2. The device of claim 21, further comprising:

a retainer having a first retainer position for holding said firing pin drive spring in said compressed, loaded, energy storing configuration and having a second retainer position for releasing said firing pin drive spring so that said firing pin drive spring expands and unloads energy.

3. The device of claim 2, further comprising:

a release lever having a first release lever position for holding said retainer in said first retainer position and having a second release lever position for releasing said retainer.

4. The device of claim 3, further comprising:

a drive weight pivotally mounted to said rotor;

a drive weight bias means for urging said drive weight to pivot in a first direction, said drive weight adapted to bear against said release lever and to maintain said release lever in said first release lever position when said rotor is not rotating.

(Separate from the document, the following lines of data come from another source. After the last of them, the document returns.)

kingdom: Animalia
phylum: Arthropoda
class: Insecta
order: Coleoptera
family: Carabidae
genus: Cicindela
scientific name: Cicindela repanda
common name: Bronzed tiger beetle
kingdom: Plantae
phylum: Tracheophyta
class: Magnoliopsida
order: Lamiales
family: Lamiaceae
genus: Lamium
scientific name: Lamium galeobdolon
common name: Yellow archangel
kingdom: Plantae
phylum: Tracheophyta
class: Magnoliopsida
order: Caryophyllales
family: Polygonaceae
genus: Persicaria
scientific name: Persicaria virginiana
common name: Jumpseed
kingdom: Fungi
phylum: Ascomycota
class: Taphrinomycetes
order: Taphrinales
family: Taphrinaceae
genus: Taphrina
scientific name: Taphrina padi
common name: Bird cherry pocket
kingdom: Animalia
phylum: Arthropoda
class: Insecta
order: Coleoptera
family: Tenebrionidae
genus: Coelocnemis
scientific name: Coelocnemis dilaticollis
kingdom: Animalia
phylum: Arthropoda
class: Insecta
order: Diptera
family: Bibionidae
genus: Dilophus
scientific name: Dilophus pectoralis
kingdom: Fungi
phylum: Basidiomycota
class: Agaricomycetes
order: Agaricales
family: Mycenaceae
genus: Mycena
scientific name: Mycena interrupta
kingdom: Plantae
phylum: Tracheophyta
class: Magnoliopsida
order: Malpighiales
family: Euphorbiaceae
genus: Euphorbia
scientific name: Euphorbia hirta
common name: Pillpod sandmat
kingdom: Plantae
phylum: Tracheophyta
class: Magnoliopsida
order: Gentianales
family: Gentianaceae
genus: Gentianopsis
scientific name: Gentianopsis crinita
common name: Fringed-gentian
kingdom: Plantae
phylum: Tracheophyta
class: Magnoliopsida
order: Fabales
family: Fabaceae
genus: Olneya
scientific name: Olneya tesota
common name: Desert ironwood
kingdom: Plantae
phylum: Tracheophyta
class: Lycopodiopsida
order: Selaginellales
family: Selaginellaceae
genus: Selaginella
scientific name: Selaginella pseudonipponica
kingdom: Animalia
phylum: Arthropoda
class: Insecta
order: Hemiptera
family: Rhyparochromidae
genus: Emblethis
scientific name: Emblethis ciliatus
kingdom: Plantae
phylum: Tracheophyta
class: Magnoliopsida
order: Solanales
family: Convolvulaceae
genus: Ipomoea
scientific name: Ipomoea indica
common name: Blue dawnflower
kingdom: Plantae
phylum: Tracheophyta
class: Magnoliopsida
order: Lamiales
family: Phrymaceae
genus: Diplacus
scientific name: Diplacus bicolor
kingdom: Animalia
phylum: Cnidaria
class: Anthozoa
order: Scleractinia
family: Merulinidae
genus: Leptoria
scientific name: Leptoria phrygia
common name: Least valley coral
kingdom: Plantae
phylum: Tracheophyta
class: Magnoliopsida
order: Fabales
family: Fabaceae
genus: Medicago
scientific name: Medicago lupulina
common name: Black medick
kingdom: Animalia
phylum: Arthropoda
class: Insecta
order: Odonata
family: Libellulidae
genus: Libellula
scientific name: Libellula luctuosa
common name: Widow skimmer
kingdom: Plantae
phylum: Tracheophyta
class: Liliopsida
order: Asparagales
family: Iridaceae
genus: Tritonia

5. The device of claim 4, further comprising:

a setback pin adapted to engage said drive weight and to prevent rotation of said drive weight when said rotor is not rotating;

said setback pin adapted to release said drive weight and to enable rotation of said drive weight when said projectile is fired.

6. The device of claim 5, further comprising:

said drive weight adapted to pivot in a second direction, opposite to said first direction, when subjected to centrifugal force arising from rotation of said projectile caused by firing of said projectile;

said drive weight bias means having a preselected spring constant insufficient to rotate said drive weight in said first direction when said centrifugal force is equal to a maximum centrifugal force arising from maximum range rotation of said projectile;

said preselected spring constant of said drive weight bias means being sufficient to rotate said drive weight in said first direction when said centrifugal force is less than said maximum centrifugal force;

whereby said drive weight pivots in said first direction when rotation of said projectile is less than said maximum range rotation;

whereby said drive weight bears against said release lever and causes said release lever to pivot into its release position;

whereby said retainer is released;

whereby said firing pin drive spring is released;

whereby said firing pin is driven into said stab detonator;

whereby said stab detonator explosively detonates and destroys said projectile when the rotor is armed; and

whereby said projectile is rendered “safe” when said rotor is not armed.